The first habitable worlds formed even before the creation of the first galaxies.
The traditional view of the evolution of the Universe has faced numerous cracks in recent years — particularly due to observations from the James Webb Space Telescope. The concept that the Universe experienced the Dark Ages, a period lasting up to half a billion years after the Big Bang during which there were no stars and radiation was absorbed by yet-to-be-ionized interstellar gas, has proven incompatible with reality. Even 300 million years after the beginning of the Universe's history, galaxies are already clearly observable.
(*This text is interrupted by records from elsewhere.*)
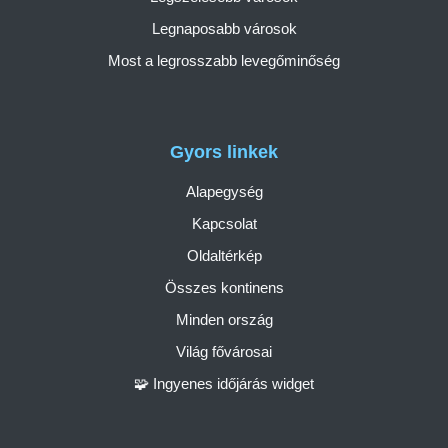
Legnaposabb városok
Most a legrosszabb levegőminőség
Gyors linkek
Alapegység
Kapcsolat
Oldaltérkép
Összes kontinens
Minden ország
Világ fővárosai
🧩 Ingyenes időjárás widget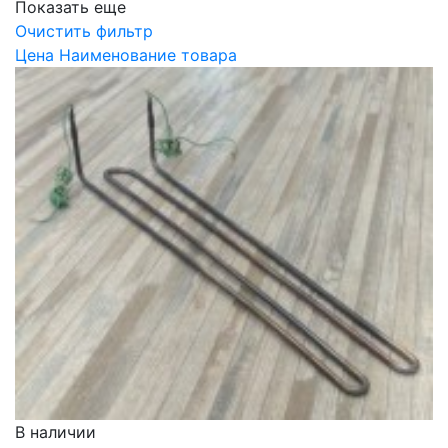
Показать еще
Очистить фильтр
Цена
Наименование товара
В наличии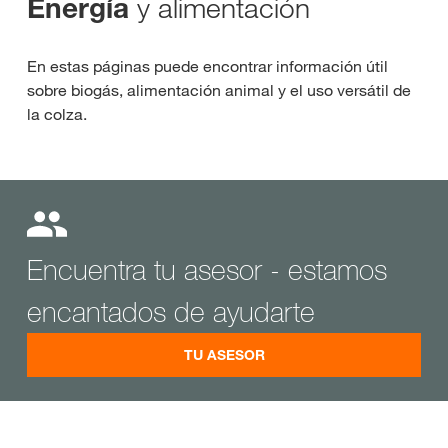
y alimentación
Energía
En estas páginas puede encontrar información útil
sobre biogás, alimentación animal y el uso versátil de
la colza.
Encuentra tu asesor - estamos
encantados de ayudarte
TU ASESOR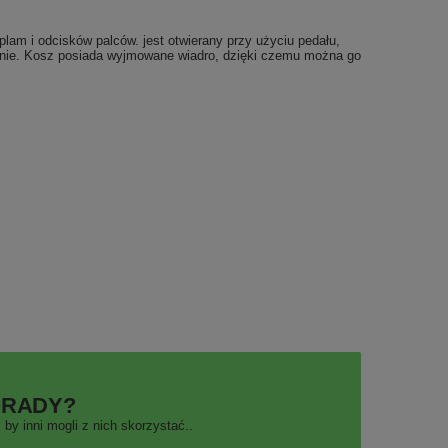
am i odcisków palców. jest otwierany przy użyciu pedału,
cznie. Kosz posiada wyjmowane wiadro, dzięki czemu można go
ORADY?
by inni mogli z nich skorzystać..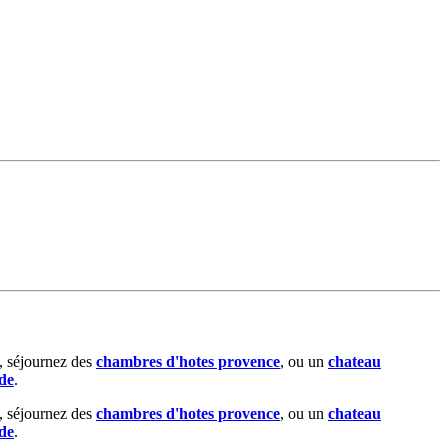
, séjournez des
chambres d'hotes provence
, ou un
chateau
de
.
, séjournez des
chambres d'hotes provence
, ou un
chateau
de
.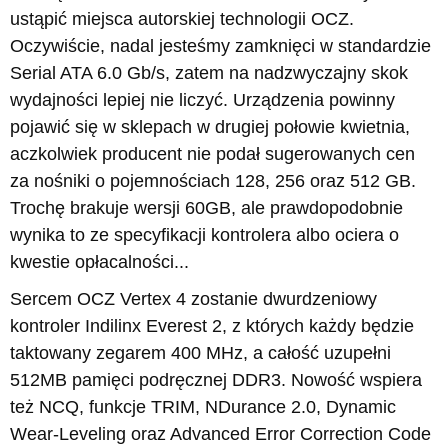
ustąpić miejsca autorskiej technologii OCZ.
Oczywiście, nadal jesteśmy zamknięci w standardzie
Serial ATA 6.0 Gb/s, zatem na nadzwyczajny skok
wydajności lepiej nie liczyć. Urządzenia powinny
pojawić się w sklepach w drugiej połowie kwietnia,
aczkolwiek producent nie podał sugerowanych cen
za nośniki o pojemnościach 128, 256 oraz 512 GB.
Trochę brakuje wersji 60GB, ale prawdopodobnie
wynika to ze specyfikacji kontrolera albo ociera o
kwestie opłacalności...
Sercem OCZ Vertex 4 zostanie dwurdzeniowy
kontroler Indilinx Everest 2, z których każdy będzie
taktowany zegarem 400 MHz, a całość uzupełni
512MB pamięci podręcznej DDR3. Nowość wspiera
też NCQ, funkcje TRIM, NDurance 2.0, Dynamic
Wear-Leveling oraz Advanced Error Correction Code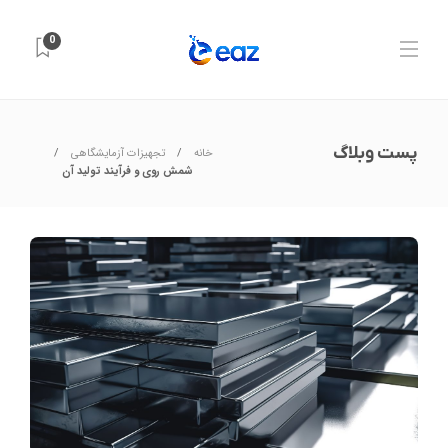
0
پست وبلاگ
خانه
تجهیزات آزمایشگاهی
شمش روی و فرآیند تولید آن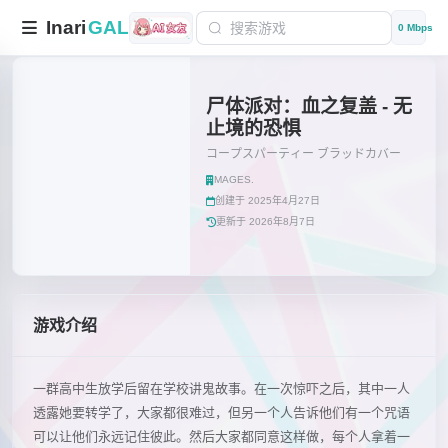
Inari
GAL
0 Mbps
尸体派对：血之复盖 - 无
止境的恐惧
コープスパーティー ブラッドカバー
MAGES.
创建于 2025年4月27日
更新于 2026年8月7日
游戏介绍
一群高中生放学后留在学校讲鬼故事。在一次惊吓之后，其中一人
透露她要转学了，大家都很难过，但另一个人告诉他们有一个咒语
可以让他们永远记住彼此。然后大家都同意这样做，每个人拿着一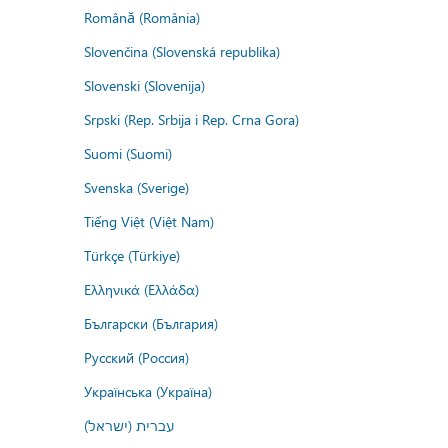
Română (România)
Slovenčina (Slovenská republika)
Slovenski (Slovenija)
Srpski (Rep. Srbija i Rep. Crna Gora)
Suomi (Suomi)
Svenska (Sverige)
Tiếng Việt (Việt Nam)
Türkçe (Türkiye)
Ελληνικά (Ελλάδα)
Български (България)
Русский (Россия)
Українська (Україна)
עברית (ישראל)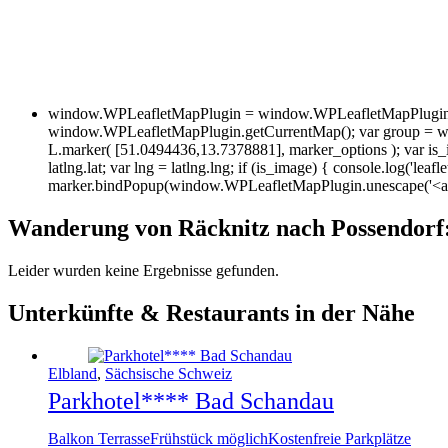
window.WPLeafletMapPlugin = window.WPLeafletMapPlugin ||
window.WPLeafletMapPlugin.getCurrentMap(); var group = w
L.marker( [51.0494436,13.7378881], marker_options ); var is_im
latlng.lat; var lng = latlng.lng; if (is_image) { console.log('leafl
marker.bindPopup(window.WPLeafletMapPlugin.unescape('<a hr
Wanderung von Räcknitz nach Possendor
Leider wurden keine Ergebnisse gefunden.
Unterkünfte & Restaurants in der Nähe
Elbland
,
Sächsische Schweiz
Parkhotel**** Bad Schandau
Balkon Terrasse
Frühstück möglich
Kostenfreie Parkplätze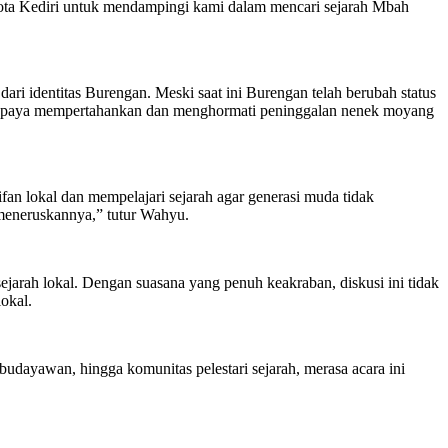
ta Kediri untuk mendampingi kami dalam mencari sejarah Mbah
i identitas Burengan. Meski saat ini Burengan telah berubah status
us berupaya mempertahankan dan menghormati peninggalan nenek moyang
n lokal dan mempelajari sejarah agar generasi muda tidak
n meneruskannya,” tutur Wahyu.
ejarah lokal. Dengan suasana yang penuh keakraban, diskusi ini tidak
okal.
budayawan, hingga komunitas pelestari sejarah, merasa acara ini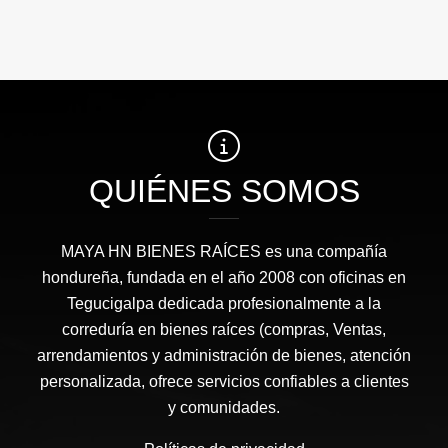
QUIÉNES SOMOS
MAYA HN BIENES RAÍCES​ es una compañía
hondureña, fundada en el año 2008 con oficinas en
Tegucigalpa dedicada profesionalmente a la
correduría en bienes raíces (compras, Ventas,
arrendamientos y administración de bienes, atención
personalizada, ofrece servicios confiables a clientes
y comunidades.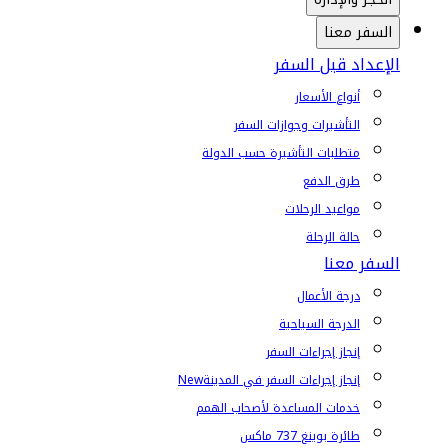
السفر معنا
الإعداد قبل السفر
أنواع الأسعار
التأشيرات وجوازات السفر
متطلبات التأشيرة حسب الدولة
طرق الدفع
مواعيد الرحلات
حالة الرحلة
السفر معنا
درجة الأعمال
الدرجة السياحية
إنجاز إجراءات السفر
إنجاز إجراءات السفر في المدينة
New
خدمات المساعدة لأصحاب الهمم
طائرة بوينغ 737 ماكس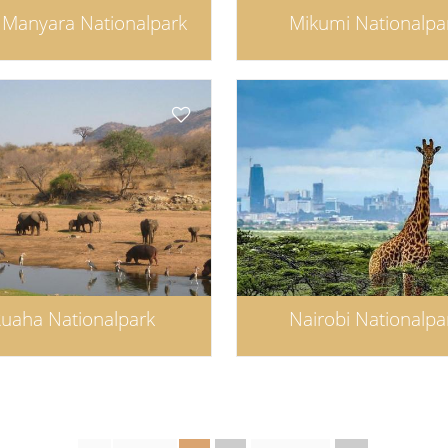
 Manyara Nationalpark
Mikumi Nationalpa
uaha Nationalpark
Nairobi Nationalpa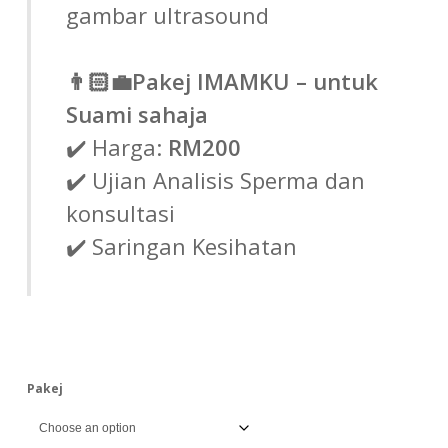
gambar ultrasound
👨🏻‍💼Pakej IMAMKU – untuk
Suami sahaja
✔️ Harga:
RM200
✔️ Ujian Analisis Sperma dan
konsultasi
✔️ Saringan Kesihatan
Pakej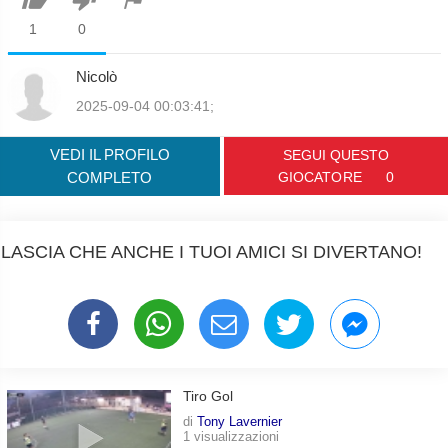
1
0
Nicolò
2025-09-04 00:03:41;
VEDI IL PROFILO
SEGUI QUESTO
COMPLETO
GIOCATORE
0
LASCIA CHE ANCHE I TUOI AMICI SI DIVERTANO!
Tiro Gol
di
Tony Lavernier
1 visualizzazioni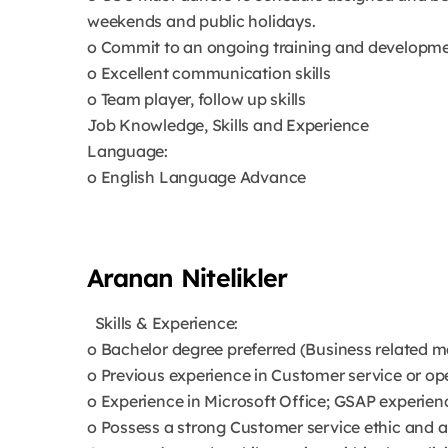
weekends and public holidays.
o Commit to an ongoing training and developme
o Excellent communication skills
o Team player, follow up skills
Job Knowledge, Skills and Experience
Language:
o English Language Advance
Aranan Nitelikler
Skills & Experience:
o Bachelor degree preferred (Business related m
o Previous experience in Customer service or op
o Experience in Microsoft Office; GSAP experien
o Possess a strong Customer service ethic and 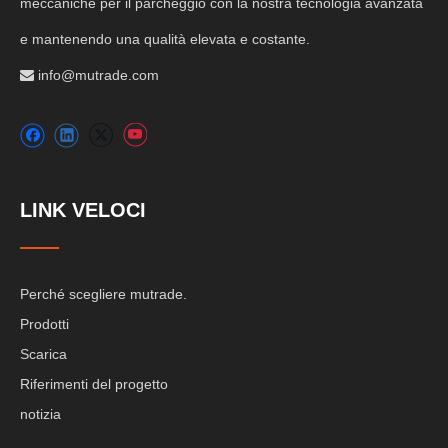
meccaniche per il parcheggio con la nostra tecnologia avanzata
e mantenendo una qualità elevata e costante.
info@mutrade.com

LINK VELOCI
Perché scegliere mutrade.
Prodotti
Scarica
Riferimenti del progetto
notizia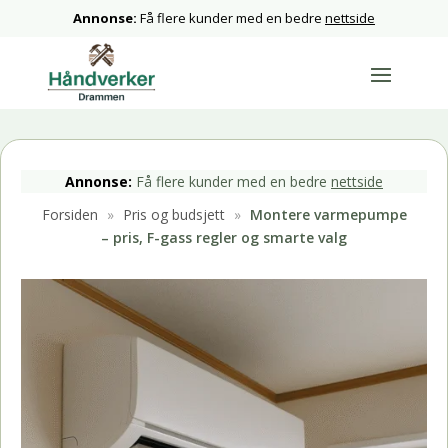
Annonse:
Få flere kunder med en bedre
nettside
Annonse:
Få flere kunder med en bedre
nettside
Forsiden
»
Pris og budsjett
»
Montere varmepumpe
– pris, F-gass regler og smarte valg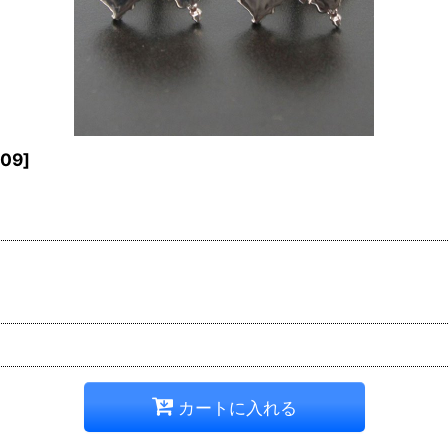
709
]
カートに入れる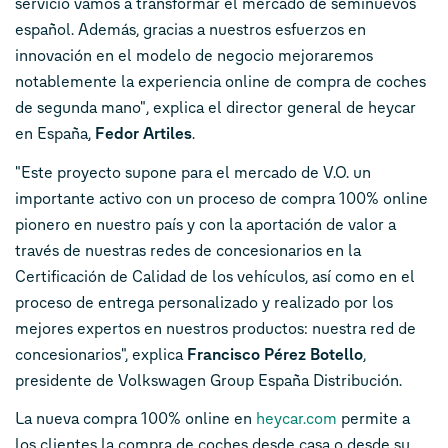
servicio vamos a transformar el mercado de seminuevos
español. Además, gracias a nuestros esfuerzos en
innovación en el modelo de negocio mejoraremos
notablemente la experiencia online de compra de coches
de segunda mano"
,
explica el director general de heycar
en España,
Fedor Artiles
.
"Este proyecto supone para el mercado de V.O. un
importante activo con un proceso de compra 100% online
pionero en nuestro país y con la aportación de valor a
través de nuestras redes de concesionarios en la
Certificación de Calidad de los vehículos, así como en el
proceso de entrega personalizado y realizado por los
mejores expertos en nuestros productos: nuestra red de
concesionarios", explica
Francisco Pérez Botello
,
presidente de Volkswagen Group España Distribución.
La nueva compra 100% online en
heycar.com
permite a
los clientes la compra de coches desde casa o desde su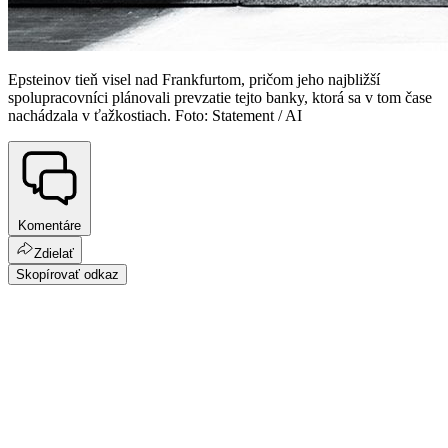
Epsteinov tieň visel nad Frankfurtom, pričom jeho najbližší
spolupracovníci plánovali prevzatie tejto banky, ktorá sa v tom čase
nachádzala v ťažkostiach. Foto: Statement / AI
Komentáre
Zdielať
Skopírovať odkaz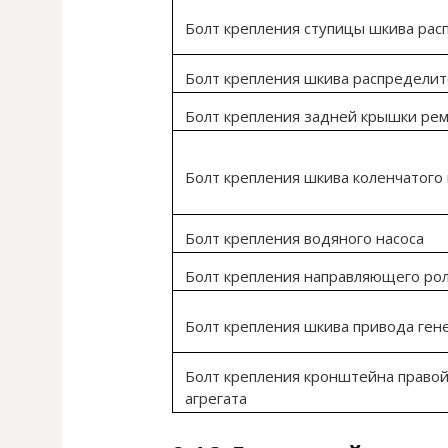
Болт крепления ступицы шкива рас
Болт крепления шкива распределит
Болт крепления задней крышки ре
Болт крепления шкива коленчатого 
Болт крепления водяного насоса
Болт крепления направляющего ро
Болт крепления шкива привода ген
Болт крепления кронштейна правой
агрегата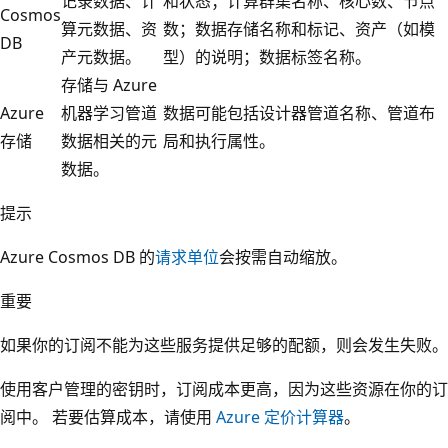
记录数据、计
和状态；计算群集名称、核心数、节点
Cosmos
算元数据、资
数；数据存储名称和标记、资产（如模
DB
产元数据。
型）的说明；数据标签名称。
存储与 Azure
Azure
机器学习管道
数据可能包括设计器管道名称、管道布
存储
数据相关的元
局和执行属性。
数据。
提示
Azure Cosmos DB 的
请求单位
会按需自动缩放。
重要
如果你的订阅不能为这些服务提供足够的配额，则会发生失败。
使用客户管理的密钥时，订阅成本更高，因为这些资源在你的订
阅中。 若要估算成本，请使用
Azure 定价计算器
。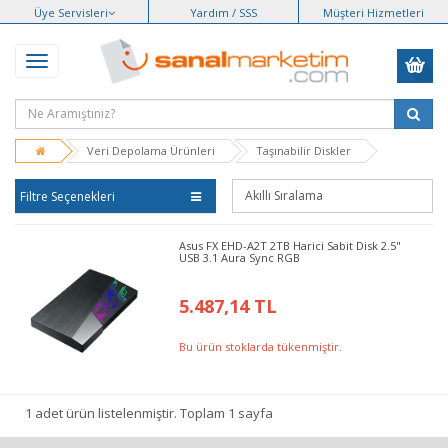
Üye Servisleri
Yardım / SSS
Müşteri Hizmetleri
Veri Depolama Ürünleri
Taşınabilir Diskler
Filtre Seçenekleri
Asus FX EHD-A2T 2TB Harici Sabit Disk 2.5"
USB 3.1 Aura Sync RGB
5.487,14 TL
Bu ürün stoklarda tükenmiştir.
1 adet ürün listelenmiştir. Toplam 1 sayfa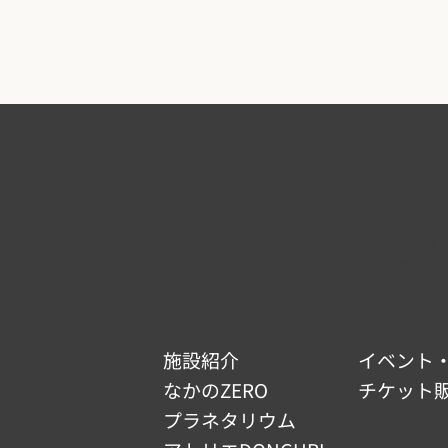
なかのZ
東京都中野区
TEL :
03-5
電話受付 : 9
開館時間 : 9
休館日 :
（12/29 ~
施設紹介
イベント
なかのZERO
チケット
プラネタリウム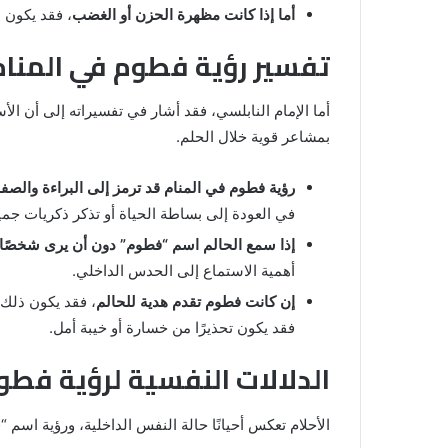
والنابلسي
أما إذا كانت مظهرة الحزن أو الغضب
، فقد يكون 
تفسير رؤية فطوم في المنام 
أما الإمام النابلسي، فقد أشار في تفسيراته إلى أن ال
بمشاعر قوية خلال الحلم.
رؤية فطوم في المنام قد ترمز إلى البراءة والصفا
في العودة إلى بساطة الحياة أو تذكر ذكريات جم
إذا سمع الحالم اسم “فطوم” دون أن يرى شخصًا
أهمية الاستماع إلى الحدس الداخلي.
إن كانت فطوم تقدم هدية للحالم
، فقد يكون ذلك ب
فقد يكون تحذيرًا من خسارة أو خيبة أمل.
الدلالات النفسية لرؤية فطو
الأحلام تعكس أحيانًا حالة النفس الداخلية، ورؤية اسم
However, the question remains: when did classic planetary systems begin to form, meaning not just stars that make up galaxies, but those near which life could potentially exist? The very first stars had almost no heavy elements because they had not yet been produced in the cores of supernovae (as the first stars could not have formed supernovae). Without heavy elements, the formation of planets and protoplanetary disks is highly unlikely. At the very least, rocky planets were definitely not on the table: without heavy elements, it's impossible to create a planet made of heavy elements, like our Earth.
The authors of a new study, which can be explored on the Cornell University preprint server, aimed to model how planet formation occurred in the earliest Universe. Specifically, they simulated the evolution rate of pair-instability supernovae and their impact on the surrounding environment.
Pair-instability supernovae refer to particularly massive stars — 130 times more massive than the Sun and above — that explode as supernovae through an unusual mechanism. When a star is this massive, the total energy of nuclear reactions in its core reaches enormous levels, generating powerful gamma radiation. This radiation is so intense that it creates pairs of electrons and positrons.
This process is triggered when a high-energy photon is in specific conditions: for example, in the field of a massive charged particle or an atomic nucleus. In this case, a pair of "particle-antiparticle" emerges "from nothing" (but actually from the energy of the photon), where the electron serves as the particle and the positron (the electron's antiparticle) is the antiparticle.
The process of pair production can be avalanche-like, and while it is ongoing, the pressure exerted by gamma radiation from the core on the outer layers of the star sharply decreases. Meanwhile, the pressure of the outer layers on the inner layers remains unchanged. This means that the pressure balance between the inner and outer layers is disrupted. The star partially collapses, significantly increasing the temperature and pressure within its core.
During this, nuclear reactions that are normally energetically impossible can occur. For instance, in a typical star, fusion reactions stop at carbon (or at most oxygen or neon), because beyond this, the fusion of atomic nuclei consumes more energy than it releases. However, under pair instability conditions, the energy in the star's core is so high that there is mass production of a heavy element like iron.
A key difference between such a supernova explosion and a regular one is that due to the very high energies, all the material of the star is expelled into the surrounding space. No neutron star or black hole forms: the entire supernova disintegrates completely.
Regular stars of our era cannot explode in this manner. Firstly, they lack sufficient mass (today, such massive stars simply do not form). Secondly, for this to occur, the star must have almost no elements heavier than helium. In the modern Universe, there is simply no material for stars that are so deficient in elements heavier than helium. However, 13.5 billion years ago, there were almost no heavy elements, which means the very first generation of stars could often explode in precisely this way.
The authors of this new work calculated the evolution of such stars and its influence on the nearby interstellar medium of the early Universe. It turned out that after their explosion, the concentration of heavy elements near the exploded supernova can be quite high — sometimes even greater than that found in the material of the Sun. Additionally, the explosion generates significant instability in the surrounding gas. The gas "clumps" due to the shock wave so much that protostellar clouds with masses up to one solar mass form within it.
Importantly, these clouds contain not only gas but also dust of heavy elements, from which planetesimals can already form — bodies that develop from cosmic dust and serve as "bricks" for building planets. The total mass of such planetesimals in the calculated early systems of the Universe can reach five times the mass of Earth. While this is not a large amount by the standards of modern planetary systems, it is still sufficient for the formation of a rocky planet with Earth-like mass.
Astronomers' calculations showed that such systems will have a central star with a mass of up to 0.7 solar masses. Within the orbital range of 0.46 to 1.66 astronomical units (one such unit equals the distance from the Earth to the Sun), there should be enough water to form a planet capable of hosting oceans.
From all this, scientists concluded that the first habitable planets could have formed within the first 200 million years of the Universe's history. They may have arisen even before the most ancient galaxies appeared. Moreover, such planets could be discovered in the coming years through the study of the oldest known stars in our Galaxy.